ÉNONCÉ
Recopiez le passage du texte sur la prière qui commence par « Savez-vous pourquoi la » et se termine par « à grandir spirituellement. ».

La prière-devoir

 Mains en prière

par André Adoul

 

« Fais de l’Eternel tes délices et il te donnera
ce que ton coeur désire » (Ps 37.4).

 

 

 

Une fillette de 5 ans s’évertue à maintenir dans ses bras un gros poupon remuant. Un passant la regarde et s’apitoie sur elle :

 

– Ma petite, je vois que tu portes un bien lourd fardeau ! Indignée, la fillette de répliquer : – Ce n’est pas un fardeau ! C’est mon frère.

 

Belle réponse dont on devrait se souvenir. Rien n’est pesant quand on aime.

 

 

L’ordre de prier

 

Savez-vous pourquoi la prière est pour beaucoup un fardeau, une corvée accomplie sans chaleur, presque à contre-coeur, peut-être pour apaiser une conscience alertée par les nombreux impératifs bibliques : « Priez sans cesseFaites en tout temps par l’Esprit toutes sortes de prières… – Persévérez dans la prière. Veillez-y avec actions de grâcesII faut toujours prier et ne pas se lasser... » (1Tm 5.17 ; Ep 6.18 ; Col 4.2 ; Lc 18.1). Sans doute parce qu’elle est généralement présentée comme un devoir à remplir à l’égard de Dieu, une loi à observer avec rigueur, un exercice auquel je dois impérativement me livrer si je tiens à grandir spirituellement.

(Données tirées d'un jeu de données)

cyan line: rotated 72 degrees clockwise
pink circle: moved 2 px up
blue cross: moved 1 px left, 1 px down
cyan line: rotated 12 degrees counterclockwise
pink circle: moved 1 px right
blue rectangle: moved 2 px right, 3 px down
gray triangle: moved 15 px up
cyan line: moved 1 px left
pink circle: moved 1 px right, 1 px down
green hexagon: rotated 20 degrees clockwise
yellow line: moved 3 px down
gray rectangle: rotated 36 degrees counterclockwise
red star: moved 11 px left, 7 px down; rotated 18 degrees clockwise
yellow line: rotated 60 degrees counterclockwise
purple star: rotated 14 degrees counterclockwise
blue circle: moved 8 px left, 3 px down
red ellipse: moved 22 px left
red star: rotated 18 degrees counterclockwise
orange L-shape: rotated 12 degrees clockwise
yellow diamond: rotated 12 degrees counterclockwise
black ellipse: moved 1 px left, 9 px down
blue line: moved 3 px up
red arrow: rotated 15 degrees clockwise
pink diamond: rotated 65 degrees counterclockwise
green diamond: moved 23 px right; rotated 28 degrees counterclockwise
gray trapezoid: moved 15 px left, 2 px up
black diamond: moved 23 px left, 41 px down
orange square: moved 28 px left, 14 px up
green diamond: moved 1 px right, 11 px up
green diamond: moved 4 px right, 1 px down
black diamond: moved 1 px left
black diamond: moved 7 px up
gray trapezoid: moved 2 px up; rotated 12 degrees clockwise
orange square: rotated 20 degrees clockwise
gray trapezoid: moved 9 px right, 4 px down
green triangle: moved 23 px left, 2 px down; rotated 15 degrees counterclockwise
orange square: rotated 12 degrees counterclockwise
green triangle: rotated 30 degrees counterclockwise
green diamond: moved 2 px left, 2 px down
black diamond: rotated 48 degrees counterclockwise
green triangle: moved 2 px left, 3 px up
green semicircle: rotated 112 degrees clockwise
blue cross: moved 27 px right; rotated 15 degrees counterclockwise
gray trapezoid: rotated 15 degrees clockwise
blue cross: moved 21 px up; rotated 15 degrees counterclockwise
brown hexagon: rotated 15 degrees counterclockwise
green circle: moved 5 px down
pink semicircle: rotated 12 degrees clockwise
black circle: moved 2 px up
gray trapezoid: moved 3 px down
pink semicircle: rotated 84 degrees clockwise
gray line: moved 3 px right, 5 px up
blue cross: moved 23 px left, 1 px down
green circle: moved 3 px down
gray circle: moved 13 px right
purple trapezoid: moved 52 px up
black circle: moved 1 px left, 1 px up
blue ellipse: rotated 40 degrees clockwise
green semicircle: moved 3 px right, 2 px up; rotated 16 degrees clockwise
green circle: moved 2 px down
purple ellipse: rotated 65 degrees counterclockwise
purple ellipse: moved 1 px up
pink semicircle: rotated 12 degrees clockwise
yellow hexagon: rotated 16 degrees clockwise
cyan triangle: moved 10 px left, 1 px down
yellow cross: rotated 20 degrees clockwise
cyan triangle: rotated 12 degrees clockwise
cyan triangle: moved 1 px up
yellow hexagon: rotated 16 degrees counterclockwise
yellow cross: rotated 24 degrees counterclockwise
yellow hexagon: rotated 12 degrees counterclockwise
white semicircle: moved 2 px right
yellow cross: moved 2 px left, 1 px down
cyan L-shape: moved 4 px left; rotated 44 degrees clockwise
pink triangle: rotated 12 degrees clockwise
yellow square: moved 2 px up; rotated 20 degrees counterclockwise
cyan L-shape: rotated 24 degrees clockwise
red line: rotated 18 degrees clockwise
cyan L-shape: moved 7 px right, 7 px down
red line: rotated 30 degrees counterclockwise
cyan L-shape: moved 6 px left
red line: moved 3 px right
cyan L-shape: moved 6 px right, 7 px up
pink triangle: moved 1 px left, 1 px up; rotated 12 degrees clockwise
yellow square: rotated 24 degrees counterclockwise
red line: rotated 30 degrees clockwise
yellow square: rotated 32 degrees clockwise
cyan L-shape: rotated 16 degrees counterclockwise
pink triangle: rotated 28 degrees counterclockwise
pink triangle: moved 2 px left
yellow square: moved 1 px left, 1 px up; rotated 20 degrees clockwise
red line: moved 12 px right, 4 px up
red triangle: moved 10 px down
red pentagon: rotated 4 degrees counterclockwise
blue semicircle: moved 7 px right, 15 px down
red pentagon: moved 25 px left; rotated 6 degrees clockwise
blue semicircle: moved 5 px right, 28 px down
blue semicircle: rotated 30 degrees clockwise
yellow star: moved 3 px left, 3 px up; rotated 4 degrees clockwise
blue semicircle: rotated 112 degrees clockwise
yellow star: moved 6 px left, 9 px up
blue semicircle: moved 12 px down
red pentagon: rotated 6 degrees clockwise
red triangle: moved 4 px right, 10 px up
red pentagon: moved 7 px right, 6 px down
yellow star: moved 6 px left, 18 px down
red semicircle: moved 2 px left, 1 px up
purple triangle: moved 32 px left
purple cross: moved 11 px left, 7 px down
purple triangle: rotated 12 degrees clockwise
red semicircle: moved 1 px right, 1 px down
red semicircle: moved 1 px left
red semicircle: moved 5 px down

CORRIGÉ
Savez-vous pourquoi la prière est pour beaucoup un fardeau, une corvée accomplie sans chaleur, presque à contre-coeur, peut-être pour apaiser une conscience alertée par les nombreux impératifs bibliques : « Priez sans cesseFaites en tout temps par l’Esprit toutes sortes de prières… – Persévérez dans la prière. Veillez-y avec actions de grâcesII faut toujours prier et ne pas se lasser... » (1Tm 5.17 ; Ep 6.18 ; Col 4.2 ; Lc 18.1). Sans doute parce qu’elle est généralement présentée comme un devoir à remplir à l’égard de Dieu, une loi à observer avec rigueur, un exercice auquel je dois impérativement me livrer si je tiens à grandir spirituellement.